*ASSIGNMENT:* Restate the material below word for word, from its first line to its last.

*EXERCISE MATERIALS:*
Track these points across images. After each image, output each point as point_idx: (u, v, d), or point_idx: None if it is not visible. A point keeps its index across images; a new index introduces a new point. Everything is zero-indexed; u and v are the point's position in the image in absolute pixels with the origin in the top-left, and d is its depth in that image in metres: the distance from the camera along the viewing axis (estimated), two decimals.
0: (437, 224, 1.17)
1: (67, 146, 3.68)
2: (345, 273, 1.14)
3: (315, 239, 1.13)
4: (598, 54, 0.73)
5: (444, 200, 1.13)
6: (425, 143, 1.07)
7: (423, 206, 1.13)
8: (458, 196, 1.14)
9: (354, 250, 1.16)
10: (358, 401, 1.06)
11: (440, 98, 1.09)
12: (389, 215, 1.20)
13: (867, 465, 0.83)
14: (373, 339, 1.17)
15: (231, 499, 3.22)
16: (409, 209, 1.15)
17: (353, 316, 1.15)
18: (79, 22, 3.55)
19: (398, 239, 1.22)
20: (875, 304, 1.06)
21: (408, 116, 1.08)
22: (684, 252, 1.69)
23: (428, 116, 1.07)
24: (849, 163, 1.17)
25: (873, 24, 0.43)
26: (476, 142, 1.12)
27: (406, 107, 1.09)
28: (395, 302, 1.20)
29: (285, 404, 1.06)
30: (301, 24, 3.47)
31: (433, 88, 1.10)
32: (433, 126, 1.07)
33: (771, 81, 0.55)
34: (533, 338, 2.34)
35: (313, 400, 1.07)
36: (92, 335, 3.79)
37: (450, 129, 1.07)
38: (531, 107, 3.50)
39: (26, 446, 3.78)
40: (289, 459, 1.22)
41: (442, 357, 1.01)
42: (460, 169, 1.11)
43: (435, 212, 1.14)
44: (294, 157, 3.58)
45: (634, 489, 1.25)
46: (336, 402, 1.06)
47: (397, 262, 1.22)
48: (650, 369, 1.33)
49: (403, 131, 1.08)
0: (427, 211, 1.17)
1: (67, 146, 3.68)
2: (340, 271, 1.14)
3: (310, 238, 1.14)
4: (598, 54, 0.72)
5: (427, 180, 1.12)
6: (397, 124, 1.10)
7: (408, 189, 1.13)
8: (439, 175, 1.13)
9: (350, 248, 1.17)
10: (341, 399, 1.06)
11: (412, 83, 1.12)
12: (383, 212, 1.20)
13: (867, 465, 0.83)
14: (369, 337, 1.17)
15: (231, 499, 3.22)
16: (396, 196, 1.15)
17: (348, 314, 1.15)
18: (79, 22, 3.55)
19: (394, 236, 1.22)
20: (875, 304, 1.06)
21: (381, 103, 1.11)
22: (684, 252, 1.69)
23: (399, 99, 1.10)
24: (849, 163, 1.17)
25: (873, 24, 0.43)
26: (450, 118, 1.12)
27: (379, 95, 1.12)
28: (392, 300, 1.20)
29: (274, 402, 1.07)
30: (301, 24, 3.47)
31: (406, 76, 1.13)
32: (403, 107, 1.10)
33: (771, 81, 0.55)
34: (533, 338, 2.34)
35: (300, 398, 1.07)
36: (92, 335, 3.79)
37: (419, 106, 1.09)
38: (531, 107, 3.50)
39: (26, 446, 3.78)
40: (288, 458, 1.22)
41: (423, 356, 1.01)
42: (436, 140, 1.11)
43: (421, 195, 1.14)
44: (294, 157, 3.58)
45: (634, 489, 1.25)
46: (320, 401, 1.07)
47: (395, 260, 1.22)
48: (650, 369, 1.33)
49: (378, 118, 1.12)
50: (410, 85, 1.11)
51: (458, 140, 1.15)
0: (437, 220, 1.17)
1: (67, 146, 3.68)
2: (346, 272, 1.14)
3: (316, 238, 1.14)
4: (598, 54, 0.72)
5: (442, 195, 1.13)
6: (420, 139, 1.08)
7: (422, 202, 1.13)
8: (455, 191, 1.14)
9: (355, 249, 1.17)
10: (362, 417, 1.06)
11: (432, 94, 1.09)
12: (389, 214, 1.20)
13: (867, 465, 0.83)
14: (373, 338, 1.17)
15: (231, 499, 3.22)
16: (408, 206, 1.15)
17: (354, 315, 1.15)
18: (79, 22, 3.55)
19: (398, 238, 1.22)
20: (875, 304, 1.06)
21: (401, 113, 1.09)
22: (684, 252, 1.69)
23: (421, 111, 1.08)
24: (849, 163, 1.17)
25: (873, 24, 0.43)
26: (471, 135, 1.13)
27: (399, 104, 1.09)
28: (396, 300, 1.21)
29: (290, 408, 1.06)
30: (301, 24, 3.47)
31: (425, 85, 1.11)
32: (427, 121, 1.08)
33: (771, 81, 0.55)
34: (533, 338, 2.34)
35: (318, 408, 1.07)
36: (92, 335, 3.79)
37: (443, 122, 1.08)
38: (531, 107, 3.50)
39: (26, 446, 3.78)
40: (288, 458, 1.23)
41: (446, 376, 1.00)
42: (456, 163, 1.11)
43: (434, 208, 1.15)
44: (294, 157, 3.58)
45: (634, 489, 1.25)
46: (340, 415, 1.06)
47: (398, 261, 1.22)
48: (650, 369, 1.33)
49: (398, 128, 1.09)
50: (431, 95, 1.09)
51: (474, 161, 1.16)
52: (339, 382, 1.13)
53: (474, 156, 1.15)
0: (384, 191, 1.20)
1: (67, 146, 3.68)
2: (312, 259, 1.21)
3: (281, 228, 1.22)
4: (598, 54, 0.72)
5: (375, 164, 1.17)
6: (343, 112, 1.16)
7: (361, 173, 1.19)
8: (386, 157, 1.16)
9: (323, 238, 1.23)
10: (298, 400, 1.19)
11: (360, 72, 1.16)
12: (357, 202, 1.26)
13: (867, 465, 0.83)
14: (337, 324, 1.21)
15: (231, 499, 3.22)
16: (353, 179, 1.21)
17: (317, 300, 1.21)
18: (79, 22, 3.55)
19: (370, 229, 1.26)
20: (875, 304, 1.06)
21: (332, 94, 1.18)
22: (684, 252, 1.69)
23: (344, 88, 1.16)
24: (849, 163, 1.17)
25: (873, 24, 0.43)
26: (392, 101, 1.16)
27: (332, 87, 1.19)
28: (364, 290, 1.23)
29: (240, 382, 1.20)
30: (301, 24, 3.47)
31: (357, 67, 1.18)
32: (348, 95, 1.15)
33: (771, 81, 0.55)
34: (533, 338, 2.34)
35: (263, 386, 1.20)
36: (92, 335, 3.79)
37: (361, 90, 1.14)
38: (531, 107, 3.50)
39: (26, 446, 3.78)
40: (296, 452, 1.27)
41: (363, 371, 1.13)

*ANSWER TO THIS TASK:*
Track these points across images. After each image, output each point as point_idx: (u, v, d), or point_idx: None if it is not visible. A point keeps its index across images; a new index introduces a new point. Everything is zero-indexed; u and v are the point's position in the image in absolute pixels with the origin in the top-left, and d is its depth in that image in metres: the distance from the camera along the viewing axis (estimated), two decimals.
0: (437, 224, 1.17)
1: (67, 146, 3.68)
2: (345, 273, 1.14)
3: (315, 239, 1.13)
4: (598, 54, 0.73)
5: (444, 200, 1.13)
6: (425, 143, 1.07)
7: (423, 206, 1.13)
8: (458, 196, 1.14)
9: (354, 250, 1.16)
10: (358, 401, 1.06)
11: (440, 98, 1.09)
12: (389, 215, 1.20)
13: (867, 465, 0.83)
14: (373, 339, 1.17)
15: (231, 499, 3.22)
16: (409, 209, 1.15)
17: (353, 316, 1.15)
18: (79, 22, 3.55)
19: (398, 239, 1.22)
20: (875, 304, 1.06)
21: (408, 116, 1.08)
22: (684, 252, 1.69)
23: (428, 116, 1.07)
24: (849, 163, 1.17)
25: (873, 24, 0.43)
26: (476, 142, 1.12)
27: (406, 107, 1.09)
28: (395, 302, 1.20)
29: (285, 404, 1.06)
30: (301, 24, 3.47)
31: (433, 88, 1.10)
32: (433, 126, 1.07)
33: (771, 81, 0.55)
34: (533, 338, 2.34)
35: (313, 400, 1.07)
36: (92, 335, 3.79)
37: (450, 129, 1.07)
38: (531, 107, 3.50)
39: (26, 446, 3.78)
40: (289, 459, 1.22)
41: (442, 357, 1.01)
42: (460, 169, 1.11)
43: (435, 212, 1.14)
44: (294, 157, 3.58)
45: (634, 489, 1.25)
46: (336, 402, 1.06)
47: (397, 262, 1.22)
48: (650, 369, 1.33)
49: (403, 131, 1.08)
0: (427, 211, 1.17)
1: (67, 146, 3.68)
2: (340, 271, 1.14)
3: (310, 238, 1.14)
4: (598, 54, 0.72)
5: (427, 180, 1.12)
6: (397, 124, 1.10)
7: (408, 189, 1.13)
8: (439, 175, 1.13)
9: (350, 248, 1.17)
10: (341, 399, 1.06)
11: (412, 83, 1.12)
12: (383, 212, 1.20)
13: (867, 465, 0.83)
14: (369, 337, 1.17)
15: (231, 499, 3.22)
16: (396, 196, 1.15)
17: (348, 314, 1.15)
18: (79, 22, 3.55)
19: (394, 236, 1.22)
20: (875, 304, 1.06)
21: (381, 103, 1.11)
22: (684, 252, 1.69)
23: (399, 99, 1.10)
24: (849, 163, 1.17)
25: (873, 24, 0.43)
26: (450, 118, 1.12)
27: (379, 95, 1.12)
28: (392, 300, 1.20)
29: (274, 402, 1.07)
30: (301, 24, 3.47)
31: (406, 76, 1.13)
32: (403, 107, 1.10)
33: (771, 81, 0.55)
34: (533, 338, 2.34)
35: (300, 398, 1.07)
36: (92, 335, 3.79)
37: (419, 106, 1.09)
38: (531, 107, 3.50)
39: (26, 446, 3.78)
40: (288, 458, 1.22)
41: (423, 356, 1.01)
42: (436, 140, 1.11)
43: (421, 195, 1.14)
44: (294, 157, 3.58)
45: (634, 489, 1.25)
46: (320, 401, 1.07)
47: (395, 260, 1.22)
48: (650, 369, 1.33)
49: (378, 118, 1.12)
50: (410, 85, 1.11)
51: (458, 140, 1.15)
0: (437, 220, 1.17)
1: (67, 146, 3.68)
2: (346, 272, 1.14)
3: (316, 238, 1.14)
4: (598, 54, 0.72)
5: (442, 195, 1.13)
6: (420, 139, 1.08)
7: (422, 202, 1.13)
8: (455, 191, 1.14)
9: (355, 249, 1.17)
10: (362, 417, 1.06)
11: (432, 94, 1.09)
12: (389, 214, 1.20)
13: (867, 465, 0.83)
14: (373, 338, 1.17)
15: (231, 499, 3.22)
16: (408, 206, 1.15)
17: (354, 315, 1.15)
18: (79, 22, 3.55)
19: (398, 238, 1.22)
20: (875, 304, 1.06)
21: (401, 113, 1.09)
22: (684, 252, 1.69)
23: (421, 111, 1.08)
24: (849, 163, 1.17)
25: (873, 24, 0.43)
26: (471, 135, 1.13)
27: (399, 104, 1.09)
28: (396, 300, 1.21)
29: (290, 408, 1.06)
30: (301, 24, 3.47)
31: (425, 85, 1.11)
32: (427, 121, 1.08)
33: (771, 81, 0.55)
34: (533, 338, 2.34)
35: (318, 408, 1.07)
36: (92, 335, 3.79)
37: (443, 122, 1.08)
38: (531, 107, 3.50)
39: (26, 446, 3.78)
40: (288, 458, 1.23)
41: (446, 376, 1.00)
42: (456, 163, 1.11)
43: (434, 208, 1.15)
44: (294, 157, 3.58)
45: (634, 489, 1.25)
46: (340, 415, 1.06)
47: (398, 261, 1.22)
48: (650, 369, 1.33)
49: (398, 128, 1.09)
50: (431, 95, 1.09)
51: (474, 161, 1.16)
52: (339, 382, 1.13)
53: (474, 156, 1.15)
0: (384, 191, 1.20)
1: (67, 146, 3.68)
2: (312, 259, 1.21)
3: (281, 228, 1.22)
4: (598, 54, 0.72)
5: (375, 164, 1.17)
6: (343, 112, 1.16)
7: (361, 173, 1.19)
8: (386, 157, 1.16)
9: (323, 238, 1.23)
10: (298, 400, 1.19)
11: (360, 72, 1.16)
12: (357, 202, 1.26)
13: (867, 465, 0.83)
14: (337, 324, 1.21)
15: (231, 499, 3.22)
16: (353, 179, 1.21)
17: (317, 300, 1.21)
18: (79, 22, 3.55)
19: (370, 229, 1.26)
20: (875, 304, 1.06)
21: (332, 94, 1.18)
22: (684, 252, 1.69)
23: (344, 88, 1.16)
24: (849, 163, 1.17)
25: (873, 24, 0.43)
26: (392, 101, 1.16)
27: (332, 87, 1.19)
28: (364, 290, 1.23)
29: (240, 382, 1.20)
30: (301, 24, 3.47)
31: (357, 67, 1.18)
32: (348, 95, 1.15)
33: (771, 81, 0.55)
34: (533, 338, 2.34)
35: (263, 386, 1.20)
36: (92, 335, 3.79)
37: (361, 90, 1.14)
38: (531, 107, 3.50)
39: (26, 446, 3.78)
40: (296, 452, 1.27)
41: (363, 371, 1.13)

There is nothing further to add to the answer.